During the fourth quarter, the company opened two full-price stores and one outlet location. It ended the quarter with 189 company-operated retail locations, including four internet stores.
The effective tax rate for the fourth quarter of 2016 was 28.5 percent compared to 34.1 percent in the fourth quarter of the prior year.
Full Year Ended December 31, 2016
For the full year ended December 31, 2016, net sales decreased 0.4 percent to $1.40 billion from $1.41 billion in the prior year.
Net income was $120.9 million, or $2.03 per diluted share, for the year ended December 31, 2016, compared to net income of $112.9 million, or $1.85 per diluted share, for the year ended December 31, 2015. Net income in 2015 included an after-tax net benefit of $2 million related to early lease termination of the company’s 5th Avenue store location, as well as an after-tax loss of $2 million related to the partial impairment of the company’s Wild Pair trademark.

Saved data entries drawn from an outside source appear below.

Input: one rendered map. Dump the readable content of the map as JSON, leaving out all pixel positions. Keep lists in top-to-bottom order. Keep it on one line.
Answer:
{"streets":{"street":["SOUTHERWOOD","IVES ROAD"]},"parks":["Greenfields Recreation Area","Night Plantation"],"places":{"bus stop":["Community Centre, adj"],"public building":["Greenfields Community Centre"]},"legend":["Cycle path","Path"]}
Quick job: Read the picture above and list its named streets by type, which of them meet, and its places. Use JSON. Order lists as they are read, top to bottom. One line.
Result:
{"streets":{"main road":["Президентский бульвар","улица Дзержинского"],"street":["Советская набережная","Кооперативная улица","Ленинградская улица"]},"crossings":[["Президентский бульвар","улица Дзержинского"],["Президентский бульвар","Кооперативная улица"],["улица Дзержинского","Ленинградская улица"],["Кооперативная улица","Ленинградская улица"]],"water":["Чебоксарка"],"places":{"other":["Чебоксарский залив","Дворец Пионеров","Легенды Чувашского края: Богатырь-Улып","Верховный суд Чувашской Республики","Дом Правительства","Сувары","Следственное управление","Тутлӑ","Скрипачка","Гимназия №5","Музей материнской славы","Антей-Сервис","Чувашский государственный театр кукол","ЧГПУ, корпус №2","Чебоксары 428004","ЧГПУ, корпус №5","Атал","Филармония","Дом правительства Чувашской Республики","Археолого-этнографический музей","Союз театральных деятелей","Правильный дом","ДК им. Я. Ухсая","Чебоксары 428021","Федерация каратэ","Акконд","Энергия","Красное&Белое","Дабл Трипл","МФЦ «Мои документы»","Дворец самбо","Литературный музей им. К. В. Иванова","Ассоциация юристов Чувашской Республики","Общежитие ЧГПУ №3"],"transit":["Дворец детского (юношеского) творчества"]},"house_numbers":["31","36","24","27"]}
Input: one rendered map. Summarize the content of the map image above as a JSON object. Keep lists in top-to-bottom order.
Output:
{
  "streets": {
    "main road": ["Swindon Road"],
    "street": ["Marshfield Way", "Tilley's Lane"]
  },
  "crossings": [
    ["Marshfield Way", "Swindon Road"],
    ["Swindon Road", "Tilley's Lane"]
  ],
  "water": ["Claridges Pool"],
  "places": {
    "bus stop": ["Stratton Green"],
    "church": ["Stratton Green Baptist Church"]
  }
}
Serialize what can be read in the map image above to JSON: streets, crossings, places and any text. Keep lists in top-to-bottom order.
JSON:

Balance Sheet And Cash Flow
During the fourth quarter of 2016, the company repurchased 515,837 shares of its common stock for approximately $19.6 million, which includes shares acquired through the net settlement of employee stock awards.
As of December 31, 2016, cash, cash equivalents and current and non-current marketable securities totaled $236.2 million.
For fiscal year 2017, the company expects that net sales will increase 8 percent to 10 percent over net sales in 2016. Diluted EPS for fiscal year 2017 is expected to be in the range of $2.12 to $2.18.
In addition to marketing products under its own brands including Steve Madden, Dolce Vita, Betsey Johnson, Report, Big Buddha, Brian Atwood, Cejon, Blondo and Mad Love, Steve Madden is the licensee of various brands, including Superga for footwear in North America.